File No. 893.773/44

The Secretary of State to Ambassador Guthrie

No. 236

Sir: The Department acknowledges the receipt of your despatch No. 378 of November 4, 1915, relating to the subject of preferential [Page 447] freight rates allowed certain goods shipped into Manchuria over the South Manchuria Railway.

In reply to your request, you are instructed that the question at issue is obscured by any discussion of forms of contract between the Railway Administration and shipping companies. The very existence of such contracts granting reduced rates is the sort of thing to which objection has been made and it is unfortunate that our Consul at Dalny allowed himself to admit the need of any such agreement as he appears to have done in his letter to Baron Nakamura dated May 5, 1915, wherein he says:

As I did not understand that simply an agreement was desired but an agreement identical with that now in operation with at least two Japanese shipping companies, the Nippon Yusen Kaisha and the Osaka Shosen Kaisha, I should be grateful for any information your excellency can give me as to why a new form of agreement is necessary.

Still more objectionable is his letter of May 19, 1915, to Mr. Kubo. It would have been better, had he taken the position which he defined in his despatch of June 16 to your Embassy wherein he very pertinently observes:

There is discrimination, whatever the means by which American goods arrive—whatever the nationality of the vessel—if Japanese goods are granted cheaper rates. The importing vessel is simply a subterfuge which does not affect the fact of discrimination one way or another.

The Railway Administration has several times altered the conditions under which the reduced rates will be granted.
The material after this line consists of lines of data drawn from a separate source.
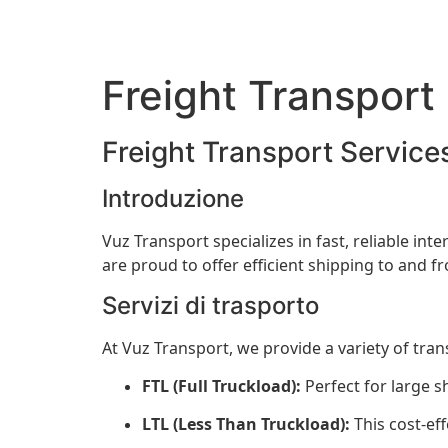
Freight Transport
Freight Transport Service
Introduzione
Vuz Transport specializes in fast, reliable in
are proud to offer efficient shipping to and 
Servizi di trasporto
At Vuz Transport, we provide a variety of tra
FTL (Full Truckload):
Perfect for large s
LTL (Less Than Truckload):
This cost-eff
At first they were made applicable to specific goods shipped from Japan. To obtain these special rates American goods would have had to be shipped via Japan. Subsequently, after objection made by various interests, the special rates were made applicable to goods carried in vessels of certain Japanese lines. This being equally objectionable and not in harmony with the agreements into which Japan has entered for the preservation of equality of opportunity, it is now sought to make the enjoyment of reduced rates a matter of special contract, the approval of which by this Government would apparently make it a party to the discrimination.

You are instructed to bring the matter once more to the attention of the Foreign Office and point out that, in view of this Government, the right of American goods to receive the reduced rates can not be made to depend upon the route of shipment, the nationality of the importing vessel nor upon the signature by shipping companies of a contract with the railway, granting preferential rates. The American Government trusts that the Imperial Japanese Government may be disposed to instruct the authorities or the South Manchuria Railway that the conditions under which reduced freight rates are allowed must be such as will afford real equality of treatment for the goods and shipping of all nationalities.

In this connection your attention is called again to the Department’s instructions No. 140 of April 17, 1915,8 particularly to the paragraphs relating to shipments through Newchwang. The statement of the Nippon Yusen Kaisha, quoted by Mr. Wheeler in the Embassy’s despatch No. 296 of June 9, to the effect that the company maintains a regular service on the Shanghai-Newchwang route is [Page 448] contradicted by a report of Mr. Pontius, while stationed there as Consul, in a dispatch to the Legation at Peking, dated November 7, 1914. At that time Mr. Pontius said: “The Nippon Yusen Kaisha maintains no regular steamship service between Shanghai and Newchwang.” It was to shipments from Shanghai to Newchwang that the Department referred in its statement in instruction No. 140 that no regular service to the latter port was maintained by Japanese steamers.